### GIVEN DATA
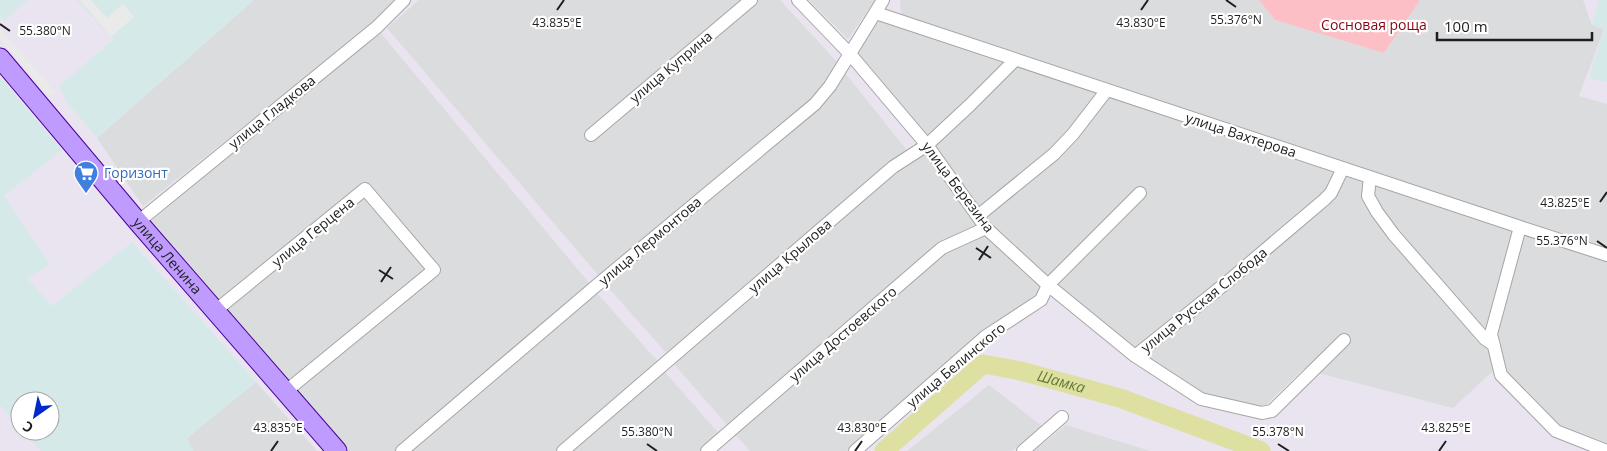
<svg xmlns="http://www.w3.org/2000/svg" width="1607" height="451" viewBox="0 0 1607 451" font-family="'Open Sans',sans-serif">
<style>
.residential{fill:#dbdcdd}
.industrial{fill:#d6e9e9}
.park{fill:#fcbfc6}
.parking{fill:#eaeaea}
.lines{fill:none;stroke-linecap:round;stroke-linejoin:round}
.river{stroke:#dee0a2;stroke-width:19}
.street-casing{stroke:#a5a5a5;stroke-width:14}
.primary-casing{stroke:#480099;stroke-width:21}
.street{stroke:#fff;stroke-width:12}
.primary{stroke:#bf9aff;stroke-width:19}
.ticks{fill:none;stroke:#1e1e1e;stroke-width:2}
.labels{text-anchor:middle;stroke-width:4.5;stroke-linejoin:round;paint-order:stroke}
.park-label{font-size:14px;fill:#830614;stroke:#fff}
.street-label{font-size:14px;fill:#1e1e1e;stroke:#fff}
.shop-label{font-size:14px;fill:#366cbe;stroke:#fff;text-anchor:start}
.water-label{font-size:15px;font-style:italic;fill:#657a33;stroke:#fff}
.ticks-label{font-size:12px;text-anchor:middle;fill:#1e1e1e;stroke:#fff;stroke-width:4.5;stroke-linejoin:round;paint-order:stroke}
</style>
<rect width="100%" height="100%" fill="#eae4f0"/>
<path class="residential" d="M254 0H404L143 206 97 138Z
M419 0H780L838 63 823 86 804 107 599 276 387 28Z
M809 0H875L848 39Z
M900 0H1259L1275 20 1384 53 1420 0H1583L1592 25 1604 29 1579 96 1607 104V251L901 16Z
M878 20 1516 230 1486 333 1495 369 1453 408 1303 369 1261 410 1202 396 1129 350 985 220 857 53Z
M379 31 590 284 396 451H346L149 223Z
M846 74 909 153 669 356 606 285 819 109Z
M927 147 984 227 943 245 729 427 673 363 891 170Z
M985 230 1045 285 1039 298 985 333 847 451H750L734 433 942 250Z
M1523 232 1607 259V443L1561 425 1507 377 1495 337Z
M596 292 660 364 556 451H409Z
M664 371 720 435 701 451H570Z
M256 382 317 451H193L187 438Z
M989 385 1042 426 1012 451H907Z
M1066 425 1150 451H1034Z"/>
<path class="industrial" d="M0 0H28L4 21 0 17Z
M77 0H254L97 138 65 100 59 86 113 40Z
M1599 0H1607V82L1589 78 1604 29 1592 25Z
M0 77 62 150 4 196 50 264 28 279 52 306 132 242 256 382 187 438 193 451H41L23 431H50V401H20V428L0 405Z"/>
<path class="park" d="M1259 0H1420L1384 53 1275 20Z"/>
<path class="parking" d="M80 0H91L107 18 123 4 134 17 111 37Z
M0 28 55 92 49 97 0 39Z"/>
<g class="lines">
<path class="river" id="s1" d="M884 451 983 364 1021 371 1120 398 1261 451"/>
<defs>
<path id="street" d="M798 0 850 54 927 145 986 228 1048 285 1135 356
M876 13 1520 227 1607 255
M591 135 751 0
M1343 168 1331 193 1324 200 1226 283 1135 356 1201 399 1262 413 1272 411 1344 340
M1370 177 1368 196 1377 212 1394 235 1485 339 1494 345
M978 216 1054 154 1073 134 1107 90
M138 222 377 27 404 0
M1520 227 1491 334 1501 375 1556 431 1607 451
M215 311 365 189 434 270 285 392
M402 451 597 285 815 104 830 86 883 0
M563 451 893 167 927 145 970 105 1015 60
M707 451 942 248 986 228
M855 451 986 336 1041 300 1048 285 1140 193
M1023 451 1062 417"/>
<g id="primary">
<path id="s2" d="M0 58 138 222 337 451"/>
</g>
</defs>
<use href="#street" class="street-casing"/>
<use href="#primary" class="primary-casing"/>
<use href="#street" class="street"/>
<use href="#primary" class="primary"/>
</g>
<path class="ticks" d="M1226 0 1236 7M557 10 564 0M1141 10 1148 0M0 24 10 31M1600 202 1607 192M1597 241 1607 248M976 248 991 258M979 260 988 246M379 270 393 279M381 282 391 267M647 444 657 451M1278 444 1289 451M271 451 278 441M855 451 862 441M1439 451 1446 441"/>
<defs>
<symbol id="supermarket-pin" viewBox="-11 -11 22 30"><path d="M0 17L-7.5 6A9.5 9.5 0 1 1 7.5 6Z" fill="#3f7fe0" stroke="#fff"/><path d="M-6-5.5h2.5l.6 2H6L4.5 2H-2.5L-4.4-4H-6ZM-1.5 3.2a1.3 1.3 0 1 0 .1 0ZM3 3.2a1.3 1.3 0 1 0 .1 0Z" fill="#fff"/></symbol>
</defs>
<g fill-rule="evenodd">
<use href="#supermarket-pin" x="72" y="159" width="28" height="38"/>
</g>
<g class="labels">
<g class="park-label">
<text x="1374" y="30">Сосновая роща</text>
</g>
<g class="street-label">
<text transform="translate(671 67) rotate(-40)" y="5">улица Куприна</text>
<text transform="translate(272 112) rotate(-39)" y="5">улица Гладкова</text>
<text transform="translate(1241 135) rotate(18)" y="5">улица Вахтерова</text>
<text transform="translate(958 187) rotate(53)" y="5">улица Березина</text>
<text transform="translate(313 232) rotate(-39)" y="5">улица Герцена</text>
<text transform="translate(650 241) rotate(-40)" y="5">улица Лермонтова</text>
<text dy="5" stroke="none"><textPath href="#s2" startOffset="259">улица Ленина</textPath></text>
<text transform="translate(790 256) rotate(-41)" y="5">улица Крылова</text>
<text transform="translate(1204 300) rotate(-39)" y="5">улица Русская Слобода</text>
<text transform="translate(843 334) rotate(-41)" y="5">улица Достоевского</text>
<text transform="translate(956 365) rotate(-40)" y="5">улица Белинского</text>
</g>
<g class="shop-label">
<text x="104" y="178">Горизонт</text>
</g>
<g class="water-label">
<text dy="5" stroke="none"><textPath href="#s1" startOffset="212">Шамка</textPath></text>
</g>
</g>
<g class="ticks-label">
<text x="1236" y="24">55.376°N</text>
<text x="557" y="27">43.835°E</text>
<text x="1141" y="27">43.830°E</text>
<text x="45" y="35">55.380°N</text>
<text x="1565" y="207">43.825°E</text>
<text x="1562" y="245">55.376°N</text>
<text x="278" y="432">43.835°E</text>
<text x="862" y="432">43.830°E</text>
<text x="1446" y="432">43.825°E</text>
<text x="647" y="436">55.380°N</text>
<text x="1278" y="436">55.378°N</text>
</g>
<g transform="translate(35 416) rotate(213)"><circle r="24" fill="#ffffff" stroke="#a5a5a5"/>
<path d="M0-4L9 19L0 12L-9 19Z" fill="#0028cd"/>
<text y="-8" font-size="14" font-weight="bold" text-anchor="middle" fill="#1e1e1e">С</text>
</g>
<path d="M1437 32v8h155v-8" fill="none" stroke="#1e1e1e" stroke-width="2.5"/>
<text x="1444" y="32" font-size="15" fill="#1e1e1e" stroke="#ffffff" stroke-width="4" paint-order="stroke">100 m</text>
</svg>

### WORK TO BE COMPLETED
Filter the records above, keeping each line that contains the word "lines".

### RESULT FOR THIS TASK
.lines{fill:none;stroke-linecap:round;stroke-linejoin:round}
<g class="lines">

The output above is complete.